*Mise en pratique:*
**1)** D'après l'article sur l'économie numérique, à quel ministre Nicolas Colin et Pierre Collin avaient-ils remis leur rapport en janvier ?
**2)** Recopiez le passage de l'article sur l'économie numérique compris entre « L'heure est parfois » et « et des magazines. », ces deux passages inclus.

*Texte d'étude:*
┄┄┄┄┄┄┄┄┄┄┄┄┄┄┄┄┄┄┄┄

Economie numérique : "On n'a pas diminué le prix des voitures de 50 %"

Nicolas Gary - 20.09.2013

Edition - Economie - fiscalité numérique - conventions bilatérales - financement de la création


Invités à présenter le rapport qu'ils avaient remis en janvier dernier à Pierre Moscovici, ministre de l'Économie et des Finances, Nicolas Colin et Pierre Collin étaient présents à la SCAM ce 19 septembre. Un rapport qui a une longue vie, et fait toujours débat, expliquent-ils. « L'économie numérique contamine tous les secteurs avec des questions autour de la redistribution de la valeur », explique Nicolas Colin. 

 

 

table ronde à la SCAM : partage de la valeur

L'heure est parfois grave - Pierre Collin, Nicolas Colin et Benoît Thieulin

ActuaLitté, CC BY SA 2.0

 

 

Autour de la table étaient réunis Pierre Collin, membre du Conseil d'État, Nicolas Colin, inspecteur des finances, Régis Houriez, associé, EY société d'avocats, Hervé Rony, directeur général de la Scam, Benoit Thieulin, président du Conseil national du numérique. Parmi les différentes informations présentées, un des slides a retenu l'attention des intervenants, présentant l'évolution du chiffre d'affaires publicitaire de Google, mis en perspective avec celui de la presse américaine et des magazines.

┄┄┄┄┄┄┄┄┄┄┄┄┄┄┄┄┄┄┄┄

*Données sources:*
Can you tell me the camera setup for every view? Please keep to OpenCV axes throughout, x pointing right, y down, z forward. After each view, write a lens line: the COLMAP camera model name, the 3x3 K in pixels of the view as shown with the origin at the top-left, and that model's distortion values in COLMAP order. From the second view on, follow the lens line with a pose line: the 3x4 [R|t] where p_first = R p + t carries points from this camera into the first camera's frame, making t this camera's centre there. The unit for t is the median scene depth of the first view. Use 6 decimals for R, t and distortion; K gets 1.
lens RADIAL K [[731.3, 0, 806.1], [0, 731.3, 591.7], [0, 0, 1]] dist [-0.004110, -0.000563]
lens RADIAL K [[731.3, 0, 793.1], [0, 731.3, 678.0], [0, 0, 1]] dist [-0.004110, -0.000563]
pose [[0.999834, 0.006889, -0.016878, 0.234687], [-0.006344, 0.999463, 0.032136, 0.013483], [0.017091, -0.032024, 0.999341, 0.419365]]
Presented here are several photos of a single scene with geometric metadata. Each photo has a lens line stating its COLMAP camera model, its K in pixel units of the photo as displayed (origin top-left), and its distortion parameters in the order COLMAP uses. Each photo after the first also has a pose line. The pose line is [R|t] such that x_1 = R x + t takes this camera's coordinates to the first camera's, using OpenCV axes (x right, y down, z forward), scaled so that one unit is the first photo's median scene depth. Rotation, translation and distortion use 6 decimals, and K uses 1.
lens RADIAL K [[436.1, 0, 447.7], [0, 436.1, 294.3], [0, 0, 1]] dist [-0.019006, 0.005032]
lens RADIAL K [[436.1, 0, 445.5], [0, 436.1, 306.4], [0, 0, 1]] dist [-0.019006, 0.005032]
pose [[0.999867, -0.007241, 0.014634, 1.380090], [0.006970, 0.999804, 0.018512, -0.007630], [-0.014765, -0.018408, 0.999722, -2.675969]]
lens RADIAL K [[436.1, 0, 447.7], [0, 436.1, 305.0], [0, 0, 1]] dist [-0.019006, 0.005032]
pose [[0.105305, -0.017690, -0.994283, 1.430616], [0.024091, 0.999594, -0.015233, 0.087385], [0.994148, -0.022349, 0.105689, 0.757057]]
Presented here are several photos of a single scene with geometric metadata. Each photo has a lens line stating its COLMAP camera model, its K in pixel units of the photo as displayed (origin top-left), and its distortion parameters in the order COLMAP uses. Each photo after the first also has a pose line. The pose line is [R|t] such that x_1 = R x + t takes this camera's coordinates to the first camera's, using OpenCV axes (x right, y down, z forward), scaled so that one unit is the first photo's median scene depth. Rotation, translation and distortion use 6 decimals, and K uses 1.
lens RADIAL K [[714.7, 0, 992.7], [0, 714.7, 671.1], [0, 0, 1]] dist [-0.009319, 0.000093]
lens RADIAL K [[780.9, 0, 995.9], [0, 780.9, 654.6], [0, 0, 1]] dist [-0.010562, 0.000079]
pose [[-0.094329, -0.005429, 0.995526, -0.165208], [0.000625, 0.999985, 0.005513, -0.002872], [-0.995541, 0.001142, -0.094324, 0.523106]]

┄┄┄┄┄┄┄┄┄┄┄┄┄┄┄┄┄┄┄┄

*Corrigé des exercices:*
**1)** À Pierre Moscovici, ministre de l'Économie et des Finances.

**2)**
L'heure est parfois grave - Pierre Collin, Nicolas Colin et Benoît Thieulin

ActuaLitté, CC BY SA 2.0

 

 

Autour de la table étaient réunis Pierre Collin, membre du Conseil d'État, Nicolas Colin, inspecteur des finances, Régis Houriez, associé, EY société d'avocats, Hervé Rony, directeur général de la Scam, Benoit Thieulin, président du Conseil national du numérique. Parmi les différentes informations présentées, un des slides a retenu l'attention des intervenants, présentant l'évolution du chiffre d'affaires publicitaire de Google, mis en perspective avec celui de la presse américaine et des magazines.